::: Extracted material :::

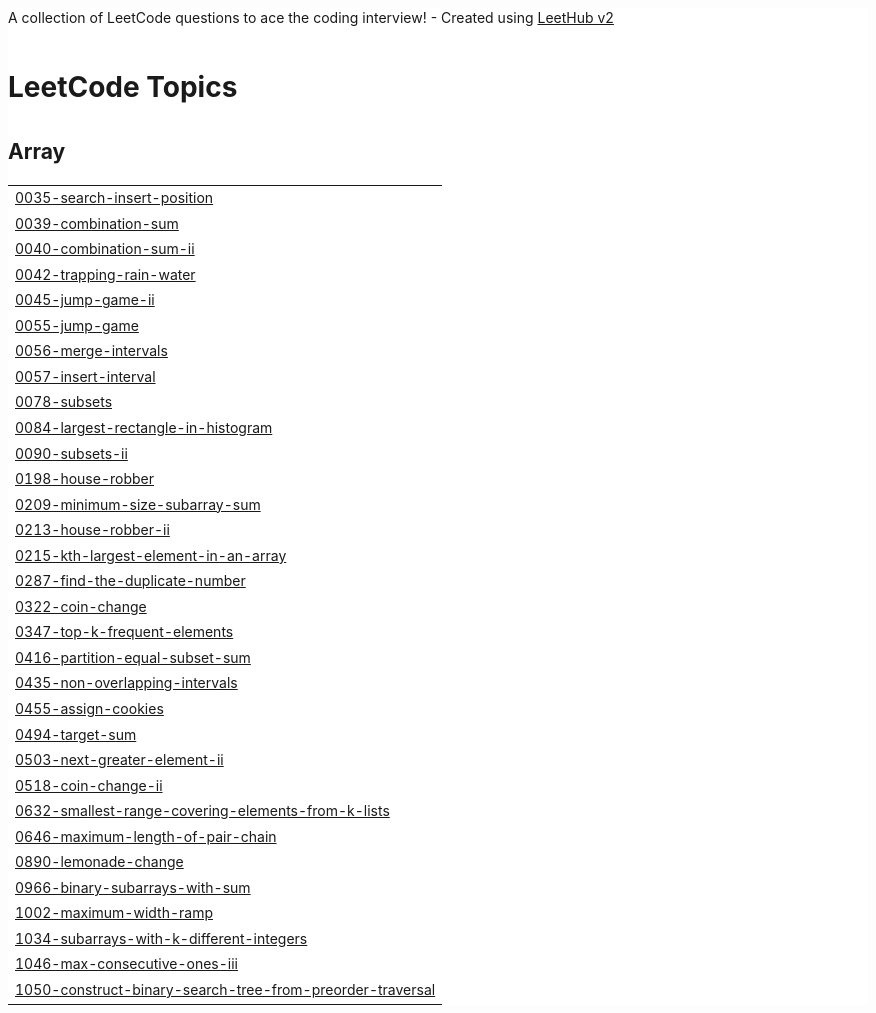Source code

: A collection of LeetCode questions to ace the coding interview! - Created using [LeetHub v2](https://github.com/arunbhardwaj/LeetHub-2.0)

# LeetCode Topics
## Array
|  |
| ------- |
| [0035-search-insert-position](https://github.com/geekysaurav007/leetcode-with-CPP/tree/master/0035-search-insert-position) |
| [0039-combination-sum](https://github.com/geekysaurav007/c-leetcode/tree/master/0039-combination-sum) |
| [0040-combination-sum-ii](https://github.com/geekysaurav007/c-leetcode/tree/master/0040-combination-sum-ii) |
| [0042-trapping-rain-water](https://github.com/geekysaurav007/c-leetcode/tree/master/0042-trapping-rain-water) |
| [0045-jump-game-ii](https://github.com/geekysaurav007/leetcode-with-CPP/tree/master/0045-jump-game-ii) |
| [0055-jump-game](https://github.com/geekysaurav007/leetcode-with-CPP/tree/master/0055-jump-game) |
| [0056-merge-intervals](https://github.com/geekysaurav007/leetcode-with-CPP/tree/master/0056-merge-intervals) |
| [0057-insert-interval](https://github.com/geekysaurav007/leetcode-with-CPP/tree/master/0057-insert-interval) |
| [0078-subsets](https://github.com/geekysaurav007/c-leetcode/tree/master/0078-subsets) |
| [0084-largest-rectangle-in-histogram](https://github.com/geekysaurav007/c-leetcode/tree/master/0084-largest-rectangle-in-histogram) |
| [0090-subsets-ii](https://github.com/geekysaurav007/c-leetcode/tree/master/0090-subsets-ii) |
| [0198-house-robber](https://github.com/geekysaurav007/leetcode-with-CPP/tree/master/0198-house-robber) |
| [0209-minimum-size-subarray-sum](https://github.com/geekysaurav007/leetcode-with-CPP/tree/master/0209-minimum-size-subarray-sum) |
| [0213-house-robber-ii](https://github.com/geekysaurav007/leetcode-with-CPP/tree/master/0213-house-robber-ii) |
| [0215-kth-largest-element-in-an-array](https://github.com/geekysaurav007/c-leetcode/tree/master/0215-kth-largest-element-in-an-array) |
| [0287-find-the-duplicate-number](https://github.com/geekysaurav007/c-leetcode/tree/master/0287-find-the-duplicate-number) |
| [0322-coin-change](https://github.com/geekysaurav007/leetcode-with-CPP/tree/master/0322-coin-change) |
| [0347-top-k-frequent-elements](https://github.com/geekysaurav007/leetcode-with-CPP/tree/master/0347-top-k-frequent-elements) |
| [0416-partition-equal-subset-sum](https://github.com/geekysaurav007/leetcode-with-CPP/tree/master/0416-partition-equal-subset-sum) |
| [0435-non-overlapping-intervals](https://github.com/geekysaurav007/leetcode-with-CPP/tree/master/0435-non-overlapping-intervals) |
| [0455-assign-cookies](https://github.com/geekysaurav007/leetcode-with-CPP/tree/master/0455-assign-cookies) |
| [0494-target-sum](https://github.com/geekysaurav007/leetcode-with-CPP/tree/master/0494-target-sum) |
| [0503-next-greater-element-ii](https://github.com/geekysaurav007/c-leetcode/tree/master/0503-next-greater-element-ii) |
| [0518-coin-change-ii](https://github.com/geekysaurav007/leetcode-with-CPP/tree/master/0518-coin-change-ii) |
| [0632-smallest-range-covering-elements-from-k-lists](https://github.com/geekysaurav007/c-leetcode/tree/master/0632-smallest-range-covering-elements-from-k-lists) |
| [0646-maximum-length-of-pair-chain](https://github.com/geekysaurav007/leetcode-with-CPP/tree/master/0646-maximum-length-of-pair-chain) |
| [0890-lemonade-change](https://github.com/geekysaurav007/leetcode-with-CPP/tree/master/0890-lemonade-change) |
| [0966-binary-subarrays-with-sum](https://github.com/geekysaurav007/c-leetcode/tree/master/0966-binary-subarrays-with-sum) |
| [1002-maximum-width-ramp](https://github.com/geekysaurav007/c-leetcode/tree/master/1002-maximum-width-ramp) |
| [1034-subarrays-with-k-different-integers](https://github.com/geekysaurav007/c-leetcode/tree/master/1034-subarrays-with-k-different-integers) |
| [1046-max-consecutive-ones-iii](https://github.com/geekysaurav007/c-leetcode/tree/master/1046-max-consecutive-ones-iii) |
| [1050-construct-binary-search-tree-from-preorder-traversal](https://github.com/geekysaurav007/c-leetcode/tree/master/1050-construct-binary-search-tree-from-preorder-traversal) |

:::

▶ [What is needed]
Pick each line holding the word "subsets" out of the listing.

▶ [Exercise solution]
| [0078-subsets](https://github.com/geekysaurav007/c-leetcode/tree/master/0078-subsets) |
| [0090-subsets-ii](https://github.com/geekysaurav007/c-leetcode/tree/master/0090-subsets-ii) |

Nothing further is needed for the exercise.